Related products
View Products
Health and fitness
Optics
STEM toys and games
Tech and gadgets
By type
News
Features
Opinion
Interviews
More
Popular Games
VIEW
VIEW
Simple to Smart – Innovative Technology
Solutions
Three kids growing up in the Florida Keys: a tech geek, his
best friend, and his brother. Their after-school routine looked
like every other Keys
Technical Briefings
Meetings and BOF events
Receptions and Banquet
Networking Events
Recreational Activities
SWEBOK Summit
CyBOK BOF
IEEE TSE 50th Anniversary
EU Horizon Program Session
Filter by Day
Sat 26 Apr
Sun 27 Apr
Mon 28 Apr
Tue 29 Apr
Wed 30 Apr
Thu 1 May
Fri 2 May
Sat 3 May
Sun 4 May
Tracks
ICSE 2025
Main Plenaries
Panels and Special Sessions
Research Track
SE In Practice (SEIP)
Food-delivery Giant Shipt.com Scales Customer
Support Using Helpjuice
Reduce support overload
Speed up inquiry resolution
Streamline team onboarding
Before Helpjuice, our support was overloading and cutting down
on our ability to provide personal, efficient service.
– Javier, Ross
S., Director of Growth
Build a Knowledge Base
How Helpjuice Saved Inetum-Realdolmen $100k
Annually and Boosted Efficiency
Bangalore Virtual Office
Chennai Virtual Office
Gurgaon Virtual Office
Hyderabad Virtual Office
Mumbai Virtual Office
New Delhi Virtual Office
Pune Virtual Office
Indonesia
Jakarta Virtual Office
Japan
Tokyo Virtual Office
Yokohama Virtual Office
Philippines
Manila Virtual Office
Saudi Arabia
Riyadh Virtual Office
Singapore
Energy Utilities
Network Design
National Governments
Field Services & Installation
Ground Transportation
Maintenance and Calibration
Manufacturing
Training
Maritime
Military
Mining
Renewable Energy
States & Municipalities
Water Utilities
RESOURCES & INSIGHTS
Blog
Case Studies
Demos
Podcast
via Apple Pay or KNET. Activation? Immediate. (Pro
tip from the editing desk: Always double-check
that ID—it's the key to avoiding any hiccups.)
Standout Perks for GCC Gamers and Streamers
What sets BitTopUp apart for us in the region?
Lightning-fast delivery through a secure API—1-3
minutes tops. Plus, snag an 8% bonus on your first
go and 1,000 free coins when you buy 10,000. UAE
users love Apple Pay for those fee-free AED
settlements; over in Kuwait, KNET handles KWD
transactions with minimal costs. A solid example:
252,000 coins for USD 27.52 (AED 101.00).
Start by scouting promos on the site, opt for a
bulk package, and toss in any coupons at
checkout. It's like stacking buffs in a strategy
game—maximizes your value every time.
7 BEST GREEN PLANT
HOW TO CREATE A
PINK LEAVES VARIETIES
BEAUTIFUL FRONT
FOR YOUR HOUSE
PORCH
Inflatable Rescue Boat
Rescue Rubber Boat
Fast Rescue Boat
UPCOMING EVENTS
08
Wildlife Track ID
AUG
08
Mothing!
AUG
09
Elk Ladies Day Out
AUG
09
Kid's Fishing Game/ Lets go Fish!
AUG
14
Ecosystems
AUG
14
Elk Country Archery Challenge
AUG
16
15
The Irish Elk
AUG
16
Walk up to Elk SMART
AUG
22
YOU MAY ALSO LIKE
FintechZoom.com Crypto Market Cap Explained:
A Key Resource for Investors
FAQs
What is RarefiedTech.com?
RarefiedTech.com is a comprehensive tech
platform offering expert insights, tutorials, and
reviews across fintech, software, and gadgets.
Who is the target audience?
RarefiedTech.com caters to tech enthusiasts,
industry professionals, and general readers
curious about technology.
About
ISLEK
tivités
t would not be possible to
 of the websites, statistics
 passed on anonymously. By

TASK DIRECTIONS ::
Return each line above exactly as it appears.

REPLY ::
Related products
View Products
Health and fitness
Optics
STEM toys and games
Tech and gadgets
By type
News
Features
Opinion
Interviews
More
Popular Games
VIEW
VIEW
Simple to Smart – Innovative Technology
Solutions
Three kids growing up in the Florida Keys: a tech geek, his
best friend, and his brother. Their after-school routine looked
like every other Keys
Technical Briefings
Meetings and BOF events
Receptions and Banquet
Networking Events
Recreational Activities
SWEBOK Summit
CyBOK BOF
IEEE TSE 50th Anniversary
EU Horizon Program Session
Filter by Day
Sat 26 Apr
Sun 27 Apr
Mon 28 Apr
Tue 29 Apr
Wed 30 Apr
Thu 1 May
Fri 2 May
Sat 3 May
Sun 4 May
Tracks
ICSE 2025
Main Plenaries
Panels and Special Sessions
Research Track
SE In Practice (SEIP)
Food-delivery Giant Shipt.com Scales Customer
Support Using Helpjuice
Reduce support overload
Speed up inquiry resolution
Streamline team onboarding
Before Helpjuice, our support was overloading and cutting down
on our ability to provide personal, efficient service.
– Javier, Ross
S., Director of Growth
Build a Knowledge Base
How Helpjuice Saved Inetum-Realdolmen $100k
Annually and Boosted Efficiency
Bangalore Virtual Office
Chennai Virtual Office
Gurgaon Virtual Office
Hyderabad Virtual Office
Mumbai Virtual Office
New Delhi Virtual Office
Pune Virtual Office
Indonesia
Jakarta Virtual Office
Japan
Tokyo Virtual Office
Yokohama Virtual Office
Philippines
Manila Virtual Office
Saudi Arabia
Riyadh Virtual Office
Singapore
Energy Utilities
Network Design
National Governments
Field Services & Installation
Ground Transportation
Maintenance and Calibration
Manufacturing
Training
Maritime
Military
Mining
Renewable Energy
States & Municipalities
Water Utilities
RESOURCES & INSIGHTS
Blog
Case Studies
Demos
Podcast
via Apple Pay or KNET. Activation? Immediate. (Pro
tip from the editing desk: Always double-check
that ID—it's the key to avoiding any hiccups.)
Standout Perks for GCC Gamers and Streamers
What sets BitTopUp apart for us in the region?
Lightning-fast delivery through a secure API—1-3
minutes tops. Plus, snag an 8% bonus on your first
go and 1,000 free coins when you buy 10,000. UAE
users love Apple Pay for those fee-free AED
settlements; over in Kuwait, KNET handles KWD
transactions with minimal costs. A solid example:
252,000 coins for USD 27.52 (AED 101.00).
Start by scouting promos on the site, opt for a
bulk package, and toss in any coupons at
checkout. It's like stacking buffs in a strategy
game—maximizes your value every time.
7 BEST GREEN PLANT
HOW TO CREATE A
PINK LEAVES VARIETIES
BEAUTIFUL FRONT
FOR YOUR HOUSE
PORCH
Inflatable Rescue Boat
Rescue Rubber Boat
Fast Rescue Boat
UPCOMING EVENTS
08
Wildlife Track ID
AUG
08
Mothing!
AUG
09
Elk Ladies Day Out
AUG
09
Kid's Fishing Game/ Lets go Fish!
AUG
14
Ecosystems
AUG
14
Elk Country Archery Challenge
AUG
16
15
The Irish Elk
AUG
16
Walk up to Elk SMART
AUG
22
YOU MAY ALSO LIKE
FintechZoom.com Crypto Market Cap Explained:
A Key Resource for Investors
FAQs
What is RarefiedTech.com?
RarefiedTech.com is a comprehensive tech
platform offering expert insights, tutorials, and
reviews across fintech, software, and gadgets.
Who is the target audience?
RarefiedTech.com caters to tech enthusiasts,
industry professionals, and general readers
curious about technology.
About
ISLEK
tivités
t would not be possible to
 of the websites, statistics
 passed on anonymously. By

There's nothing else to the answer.